═══ DATA SECTION

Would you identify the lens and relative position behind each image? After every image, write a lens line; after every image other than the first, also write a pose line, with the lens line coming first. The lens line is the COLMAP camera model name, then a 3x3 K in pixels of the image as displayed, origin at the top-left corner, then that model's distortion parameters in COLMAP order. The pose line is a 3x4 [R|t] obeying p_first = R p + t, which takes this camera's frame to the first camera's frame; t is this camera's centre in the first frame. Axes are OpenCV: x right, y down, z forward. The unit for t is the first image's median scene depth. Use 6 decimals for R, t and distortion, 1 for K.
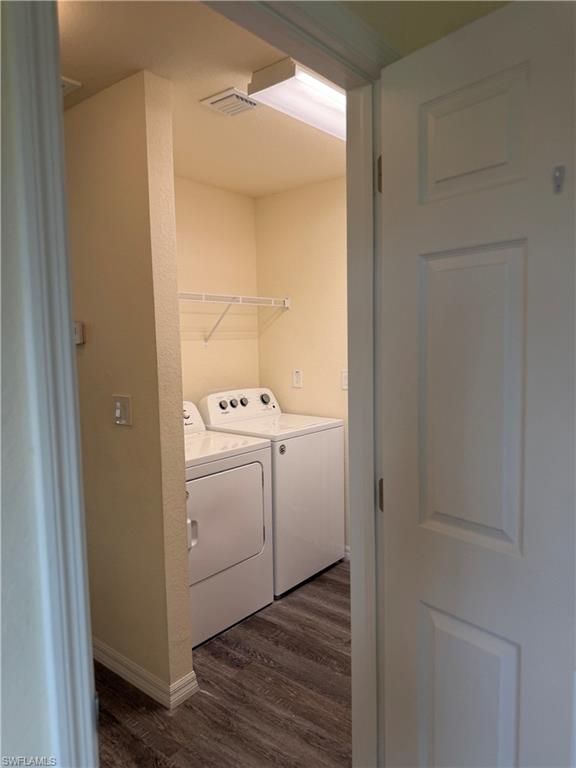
lens RADIAL K [[548.3, 0, 288.0], [0, 548.3, 384.0], [0, 0, 1]] dist [0.004106, -0.006000]
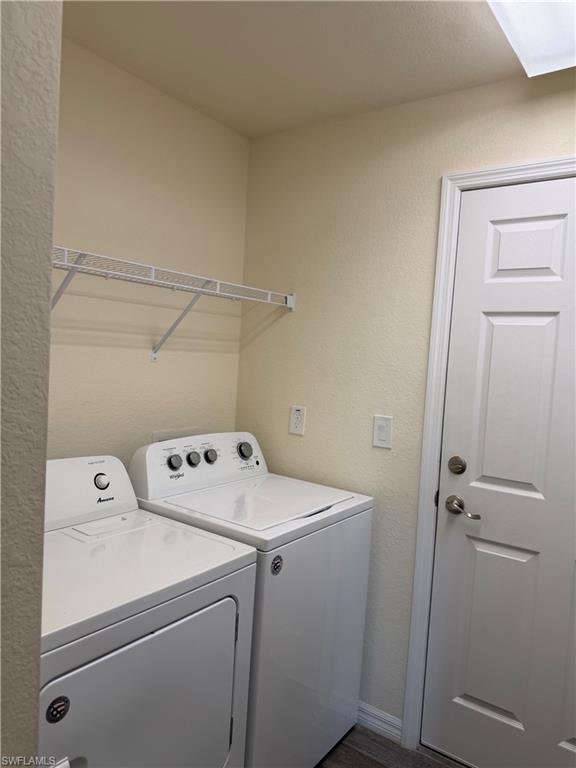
lens RADIAL K [[548.3, 0, 288.0], [0, 548.3, 384.0], [0, 0, 1]] dist [0.004106, -0.006000]
pose [[0.995774, 0.071548, 0.057572, -0.035518], [-0.069578, 0.996944, -0.035522, -0.030546], [-0.059938, 0.031366, 0.997709, 0.389053]]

══════

> **WHAT TO DO**
Would you return the material exactly, images excluded?

> **REPLY TO THE EXERCISE**
Would you identify the lens and relative position behind each image? After every image, write a lens line; after every image other than the first, also write a pose line, with the lens line coming first. The lens line is the COLMAP camera model name, then a 3x3 K in pixels of the image as displayed, origin at the top-left corner, then that model's distortion parameters in COLMAP order. The pose line is a 3x4 [R|t] obeying p_first = R p + t, which takes this camera's frame to the first camera's frame; t is this camera's centre in the first frame. Axes are OpenCV: x right, y down, z forward. The unit for t is the first image's median scene depth. Use 6 decimals for R, t and distortion, 1 for K.
lens RADIAL K [[548.3, 0, 288.0], [0, 548.3, 384.0], [0, 0, 1]] dist [0.004106, -0.006000]
lens RADIAL K [[548.3, 0, 288.0], [0, 548.3, 384.0], [0, 0, 1]] dist [0.004106, -0.006000]
pose [[0.995774, 0.071548, 0.057572, -0.035518], [-0.069578, 0.996944, -0.035522, -0.030546], [-0.059938, 0.031366, 0.997709, 0.389053]]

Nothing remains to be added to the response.